Corporate maniacs can make life intolerable. Many of these leaders don't even know they're acting like one. Is it possible that you're a corporate maniac? Leadership coach John M McKee provides five warning signs to look out for.
Motivational Deficiency Disorder - A condition characterized by extreme laziness identified by Australian neurologist Leth Argos and documented in the British Medical Journal in 2006. The report said the condition, designated as MoDeD, may affect up to 1 in 5 people. It is characterized by an overwhelming and debilitating apathy.
The above turned out to be a spoof. Too bad. It might have been a great new opportunity for anyone wanting to get out of the office; and there's no shortage of those individuals who enjoy booking-off.
On the other hand, there really are a lot of people who suffer from the opposite of "MoDeD." They're the ones who arrive in the office or appear online before anyone else everyday, and also the last ones to sign-off or head home at the end of the day. This malady, as we all know by now, is called being a workaholic. It's bad enough when one of your peers has it, and it can be particularly damaging when the boss is afflicted. In those cases, (s)he may become dysfunctional, making bad decisions and negatively impacting the entire organization. Additionally, the leader may create a sick culture. I'm talking about those places where everyone works long hours, often without taking their vacation time. When you step into one of those environments, there's a real flat feeling. Very little creativity occurs and workers don't interact positively in many cases.

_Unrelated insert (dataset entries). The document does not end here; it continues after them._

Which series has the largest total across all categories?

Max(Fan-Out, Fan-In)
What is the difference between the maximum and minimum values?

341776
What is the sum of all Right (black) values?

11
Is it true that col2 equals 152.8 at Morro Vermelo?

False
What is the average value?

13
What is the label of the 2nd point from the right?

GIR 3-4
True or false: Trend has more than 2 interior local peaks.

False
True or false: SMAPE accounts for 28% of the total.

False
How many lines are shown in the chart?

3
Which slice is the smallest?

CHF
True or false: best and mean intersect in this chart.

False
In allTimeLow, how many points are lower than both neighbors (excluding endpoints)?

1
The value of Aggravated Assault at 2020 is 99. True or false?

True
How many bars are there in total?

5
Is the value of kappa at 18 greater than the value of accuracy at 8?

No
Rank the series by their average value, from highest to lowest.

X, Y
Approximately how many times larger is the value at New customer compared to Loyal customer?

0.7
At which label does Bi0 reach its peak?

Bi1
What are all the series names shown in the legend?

In his book, Supercapitalism, University of California at Berkeley prof Robert Reich noted that most Americans are struggling to keep up professionally. His advice to leaders was to keep reminding themselves that the quality of work is much more important than the quantity. He asked this question: "Can we change the rules.. to give people better odds of having a whole life...?"
How can you tell if you're a corporate maniac?
As an executive and leadership coach, my position on this question is, "I'm not sure." Despite ample research and evidence, many team leaders just don't seem to understand the importance of letting people take time off, even if the company has policies against asking people to forgo vacations or to work long hours. These toughies tell me things like, "If someone can't get the job done in 40 hours a week, then they should take 50." They may smile when they say it, but the message is still very clear.
If you think you may be on the cusp of becoming one of these corporate maniacs, here are a few warning signs to watch out for:
- You and your spouse/partner fight about your hours. Remember: it's not what you say that counts. It's your actions.
- When one of your team is going on vacation, you "forget." And then you plan an important meeting for the Wednesday of the week she'll be away, causing her to cancel or come in during the break.
- Friends and family members quit inviting you to holiday events, dinners out, even birthday parties.
- You find it hard to resist calling or texting subordinates while you're in your car, or at home. (Even if you don't have a crisis.) You tell yourself that this is how colleagues act. You actually believe that the person on the other end enjoys keeping in contact with you after hours.
- It doesn't seem wrong to come into work when you're sick. After all, you say, you can always take time off later (but you never do).
Others have figured out the "real" you - even if you haven't.
If any of these hit close to home; it's time to ask yourself some serious questions before you're too far gone.
Do you want to continue this way? If not, what's stopping you from changing your habits?
I frequently hear from clients that they "really do want to lighten-up" but they can't because of the job demands. However, in general, that's not the true situation. Often there are others who could take care of things in the absence of the leader, if only he'd let them. If you'd say the same thing, it's time to have an honest discussion with yourself and then either:
- Accept your style for what it is and be prepared to accept the negative consequences (family, friends, health, quality of life) of being a workaholic.
- Commit to making a change in your style and outlook. Recruit someone (husband, partner, coach, pal) to help keep you on course when you might waiver.
Because on this point, the research is clear: regardless of their addiction, most addicts can't make big changes all by themselves.